• WHAT YOU WILL DO
Scan the listing that follows and report how many lines contain "Cortina". Write the number alone.

• RECORDS SHOWN
━━━━

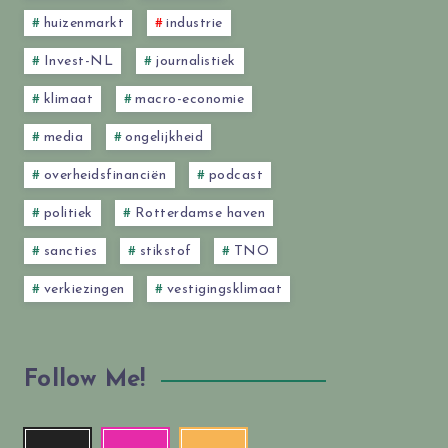
huizenmarkt
industrie
Invest-NL
journalistiek
klimaat
macro-economie
media
ongelijkheid
overheidsfinanciën
podcast
politiek
Rotterdamse haven
sancties
stikstof
TNO
verkiezingen
vestigingsklimaat
Follow Me!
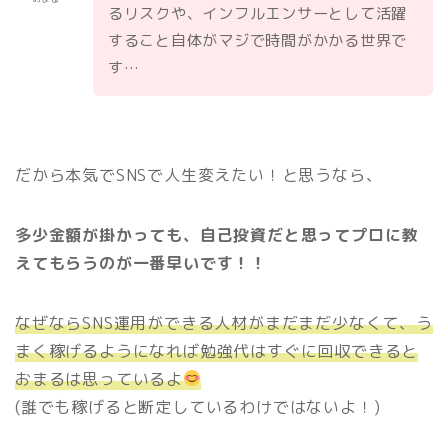
るリスクや、インフルエンサーとして活躍
すること自体がマジで時間がかかる世界で
す…
だから本気でSNSで人生変えたい！と思うなら、
多少金額が掛かっても、自己投資だと思ってプロに教
えてもらうのが一番早いです！！
なぜならSNS運用ができる人材がまだまだ少なくて、う
まく稼げるようになれば勉強代はすぐに回収できると
おまるは思っているよ
(誰でも稼げると断定しているわけではないよ！)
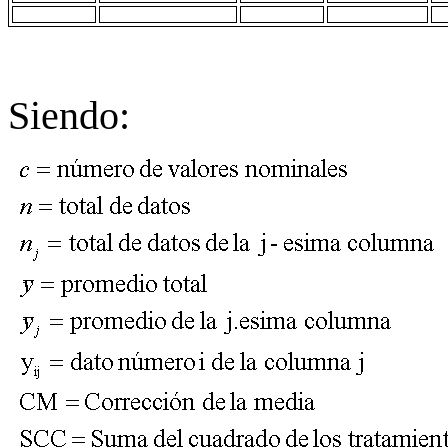
Siendo:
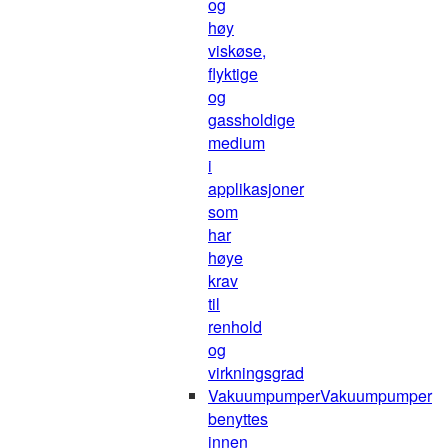
og
høy
viskøse,
flyktige
og
gassholdige
medium
i
applikasjoner
som
har
høye
krav
til
renhold
og
virkningsgrad
Vakuumpumper
Vakuumpumper
benyttes
innen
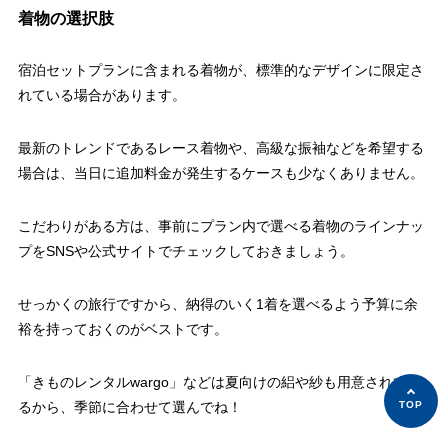
着物の選択肢
宿泊セットプランに含まれる着物が、標準的なデザインに限定さ
れている場合があります。
最新のトレンドであるレース着物や、高級な振袖などを希望する
場合は、当日に追加料金が発生するケースも少なくありません。
こだわりがある方は、事前にプラン内で選べる着物のラインナッ
プをSNSや公式サイトでチェックしておきましょう。
せっかくの旅行ですから、納得のいく1着を選べるよう予算に余
裕を持っておくのがベストです。
「きものレンタルwargo」などは夏向けの絽や紗も用意されてい
るから、季節に合わせて選んでね！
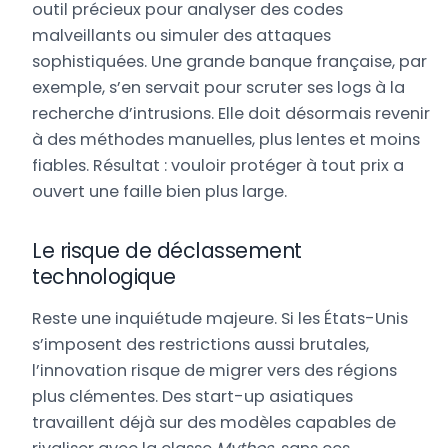
outil précieux pour analyser des codes
malveillants ou simuler des attaques
sophistiquées. Une grande banque française, par
exemple, s’en servait pour scruter ses logs à la
recherche d’intrusions. Elle doit désormais revenir
à des méthodes manuelles, plus lentes et moins
fiables. Résultat : vouloir protéger à tout prix a
ouvert une faille bien plus large.
Le risque de déclassement
technologique
Reste une inquiétude majeure. Si les États-Unis
s’imposent des restrictions aussi brutales,
l’innovation risque de migrer vers des régions
plus clémentes. Des start-up asiatiques
travaillent déjà sur des modèles capables de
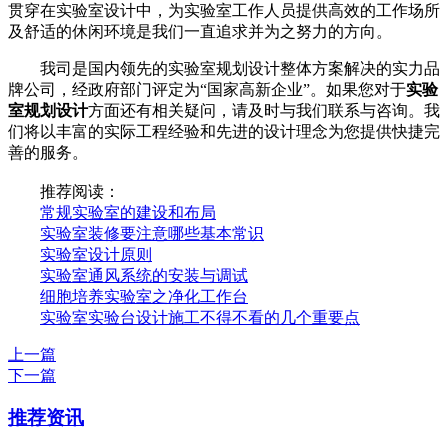
贯穿在实验室设计中，为实验室工作人员提供高效的工作场所
及舒适的休闲环境是我们一直追求并为之努力的方向。
我司是国内领先的实验室规划设计整体方案解决的实力品
牌公司，经政府部门评定为“国家高新企业”。如果您对于
实验
室规划设计
方面还有相关疑问，请及时与我们联系与咨询。我
们将以丰富的实际工程经验和先进的设计理念为您提供快捷完
善的服务。
推荐阅读：
常规实验室的建设和布局
实验室装修要注意哪些基本常识
实验室设计原则
实验室通风系统的安装与调试
细胞培养实验室之净化工作台
实验室实验台设计施工不得不看的几个重要点
上一篇
下一篇
推荐资讯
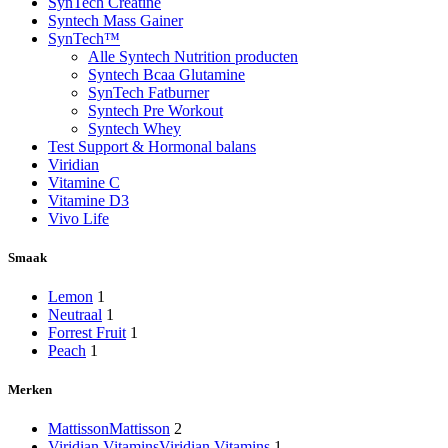
SynTech Creatine
Syntech Mass Gainer
SynTech™
Alle Syntech Nutrition producten
Syntech Bcaa Glutamine
SynTech Fatburner
Syntech Pre Workout
Syntech Whey
Test Support & Hormonal balans
Viridian
Vitamine C
Vitamine D3
Vivo Life
Smaak
Lemon
1
Neutraal
1
Forrest Fruit
1
Peach
1
Merken
Mattisson
Mattisson
2
Viridian Vitamins
Viridian Vitamins
1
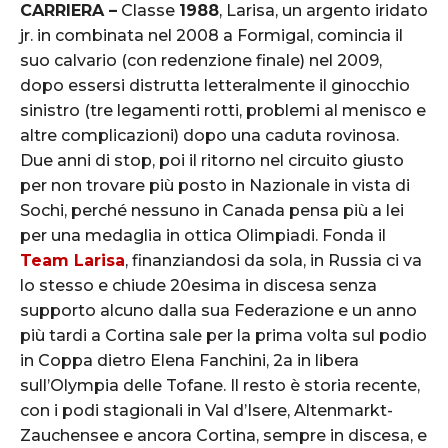
CARRIERA –
Classe
1988
, Larisa, un argento iridato
jr. in combinata nel 2008 a Formigal, comincia il
suo calvario (con redenzione finale) nel 2009,
dopo essersi distrutta letteralmente il ginocchio
sinistro (tre legamenti rotti, problemi al menisco e
altre complicazioni) dopo una caduta rovinosa.
Due anni di stop, poi il ritorno nel circuito giusto
per non trovare più posto in Nazionale in vista di
Sochi, perché nessuno in Canada pensa più a lei
per una medaglia in ottica Olimpiadi. Fonda il
Team Larisa
, finanziandosi da sola, in Russia ci va
lo stesso e chiude 20esima in discesa senza
supporto alcuno dalla sua Federazione e un anno
più tardi a Cortina sale per la prima volta sul podio
in Coppa dietro Elena Fanchini, 2a in libera
sull’Olympia delle Tofane. Il resto è storia recente,
con i podi stagionali in Val d’Isere, Altenmarkt-
Zauchensee e ancora Cortina, sempre in discesa, e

━━━━

• OUTPUT FOR THIS TASK
2